Secondo il dottor Aroup Chatterjee l'immagine di Teresa come aiuto ai poveri, agli ammalati ed ai morenti è fuorviante ed esagerato. Il numero di persone aiutate dal più grande dei ricoveri non è nemmeno vicino alla grandezza che gli occidentali credono che abbia. Chatterjee sostiene che molte delle operazioni dell'Ordine non si impegnano in attività di carità, bensì i fondi sarebbero utilizzati per il lavoro missionario. Nessuna delle strutture gestite dalle Missionarie in Papua Nuova Guinea (ed è questo solo un esempio) ospita dei bisognosi; il loro unico compito è quello di convertire la popolazione al cattolicesimo. Chatterjee cita Teresa e le sue stime (57.000 persone aiutate in una sola struttura, 250.000 in un'altra, centinaia di persone soccorse ogni giorno in una terza) ed avanza seri dubbi in proposito. Inoltre pone in rilievo come non fosse concesso alle famiglie dei ricoverati nelle strutture dell'Ordine visitare i propri cari e come le Missionarie siano le uniche associazioni caritative, tra quelle presenti in India, a rifiutarsi di rilasciare un proprio rapporto finanziario.

Ha scritto Christopher Hitchens: "Direi che è ormai una certezza il fatto che milioni di persone sono morte a causa del suo lavoro, e che molti altri milioni sono stati resi ancora più poveri, più stupidi, più malati, più debilitati, più intimoriti e, infine, più ignoranti."

Finazio
 
O

Old Asudem

Guest
"Mi sembra che l'AIDS sia la giusta condanna per una condotta sessuale impropria."

apperò


anche battezzare indu e musulmani è cosa buona e giusta....
 

Nobody

Utente di lunga data
anche queste non sono male...

"Mi sembra che l'AIDS sia la giusta condanna per una condotta sessuale impropria."

apperò
Visitò il Guatemala, straziato dagli squadroni della morte, e dichiarò: "Tutto era pacifico nel paese che visitai. Io non mi faccio coinvolgere dalla politica."
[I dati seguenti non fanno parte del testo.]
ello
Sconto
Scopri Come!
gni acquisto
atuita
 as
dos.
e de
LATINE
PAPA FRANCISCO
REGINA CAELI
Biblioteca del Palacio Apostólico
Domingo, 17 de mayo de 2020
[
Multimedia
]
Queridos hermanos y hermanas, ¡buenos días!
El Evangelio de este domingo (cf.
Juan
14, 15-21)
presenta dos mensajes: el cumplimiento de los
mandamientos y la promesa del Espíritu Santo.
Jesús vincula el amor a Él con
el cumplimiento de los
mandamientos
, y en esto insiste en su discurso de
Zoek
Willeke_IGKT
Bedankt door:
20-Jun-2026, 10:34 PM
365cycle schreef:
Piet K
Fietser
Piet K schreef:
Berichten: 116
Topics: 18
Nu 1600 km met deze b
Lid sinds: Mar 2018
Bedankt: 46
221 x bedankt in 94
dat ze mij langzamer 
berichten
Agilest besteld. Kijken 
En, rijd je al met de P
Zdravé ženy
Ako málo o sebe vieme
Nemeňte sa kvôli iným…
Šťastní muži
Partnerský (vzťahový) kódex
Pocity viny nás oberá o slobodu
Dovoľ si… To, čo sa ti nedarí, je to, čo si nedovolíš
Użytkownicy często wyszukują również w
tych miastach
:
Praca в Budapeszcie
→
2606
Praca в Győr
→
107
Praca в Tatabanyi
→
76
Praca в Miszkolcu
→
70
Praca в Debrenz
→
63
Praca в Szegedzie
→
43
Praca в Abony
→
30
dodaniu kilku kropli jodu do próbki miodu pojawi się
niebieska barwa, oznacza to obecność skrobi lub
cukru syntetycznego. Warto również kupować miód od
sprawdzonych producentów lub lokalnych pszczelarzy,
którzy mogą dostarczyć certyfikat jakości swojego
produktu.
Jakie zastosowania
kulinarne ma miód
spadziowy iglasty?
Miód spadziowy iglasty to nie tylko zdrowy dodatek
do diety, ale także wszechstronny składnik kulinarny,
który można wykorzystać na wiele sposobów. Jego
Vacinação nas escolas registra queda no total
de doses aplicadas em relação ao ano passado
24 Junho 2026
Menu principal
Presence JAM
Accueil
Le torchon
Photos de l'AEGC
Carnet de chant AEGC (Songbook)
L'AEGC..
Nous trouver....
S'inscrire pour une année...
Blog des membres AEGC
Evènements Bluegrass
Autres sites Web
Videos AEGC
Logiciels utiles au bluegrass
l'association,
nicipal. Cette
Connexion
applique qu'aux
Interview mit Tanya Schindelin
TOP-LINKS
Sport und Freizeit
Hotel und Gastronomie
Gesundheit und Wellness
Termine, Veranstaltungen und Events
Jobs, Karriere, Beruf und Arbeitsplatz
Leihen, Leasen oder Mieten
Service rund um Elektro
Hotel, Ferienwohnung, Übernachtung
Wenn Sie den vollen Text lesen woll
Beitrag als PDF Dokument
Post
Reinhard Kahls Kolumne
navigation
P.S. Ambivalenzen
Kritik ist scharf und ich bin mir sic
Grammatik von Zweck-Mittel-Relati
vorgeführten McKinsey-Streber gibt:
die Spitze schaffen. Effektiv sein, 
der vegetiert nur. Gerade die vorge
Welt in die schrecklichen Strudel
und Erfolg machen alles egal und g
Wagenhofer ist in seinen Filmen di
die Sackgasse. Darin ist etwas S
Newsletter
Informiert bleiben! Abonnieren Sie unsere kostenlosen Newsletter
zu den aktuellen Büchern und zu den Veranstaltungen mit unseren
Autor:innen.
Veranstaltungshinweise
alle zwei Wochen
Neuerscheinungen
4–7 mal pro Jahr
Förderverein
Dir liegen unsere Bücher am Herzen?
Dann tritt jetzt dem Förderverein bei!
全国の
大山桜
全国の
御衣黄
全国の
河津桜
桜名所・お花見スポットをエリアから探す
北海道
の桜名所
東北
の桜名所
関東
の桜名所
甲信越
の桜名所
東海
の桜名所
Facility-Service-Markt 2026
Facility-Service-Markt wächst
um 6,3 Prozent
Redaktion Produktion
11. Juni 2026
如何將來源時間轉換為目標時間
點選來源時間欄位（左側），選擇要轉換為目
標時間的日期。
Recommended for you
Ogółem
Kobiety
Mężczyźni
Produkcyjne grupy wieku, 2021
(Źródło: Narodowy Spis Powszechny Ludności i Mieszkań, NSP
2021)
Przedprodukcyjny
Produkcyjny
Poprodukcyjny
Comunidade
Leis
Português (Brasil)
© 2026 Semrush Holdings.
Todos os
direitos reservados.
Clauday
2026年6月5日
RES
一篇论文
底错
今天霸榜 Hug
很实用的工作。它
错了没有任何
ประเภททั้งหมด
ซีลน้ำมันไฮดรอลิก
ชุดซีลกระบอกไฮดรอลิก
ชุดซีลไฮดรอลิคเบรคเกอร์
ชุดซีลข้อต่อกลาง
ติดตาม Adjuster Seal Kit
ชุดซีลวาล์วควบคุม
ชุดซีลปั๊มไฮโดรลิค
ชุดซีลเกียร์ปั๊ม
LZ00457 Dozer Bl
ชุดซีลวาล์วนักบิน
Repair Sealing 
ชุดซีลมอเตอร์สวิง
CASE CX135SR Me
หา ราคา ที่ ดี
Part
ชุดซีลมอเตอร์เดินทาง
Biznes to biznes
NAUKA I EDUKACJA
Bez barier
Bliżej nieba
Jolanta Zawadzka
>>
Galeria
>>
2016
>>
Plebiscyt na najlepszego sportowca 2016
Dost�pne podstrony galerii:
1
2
"Non esiste nesso tra le condizioni di povertà e miseria e la mancanza di un controllo demografico. Promettiamo alla Madonna che tanto ama l'Irlanda che in questo paese non permetteremo mai un solo aborto. E niente contraccettivi!"

"E' bellissimo che i poveri accettino il loro destino, condividendo la passione di Cristo. La sofferenza della gente e' di grande aiuto per il mondo."

In un'altra occasione si lasciò sfuggire: "SE DOVESSI SCEGLIERE FRA GALILEO E L'INQUISIZIONE, MI SCHIEREREI CON L'INQUISIZIONE".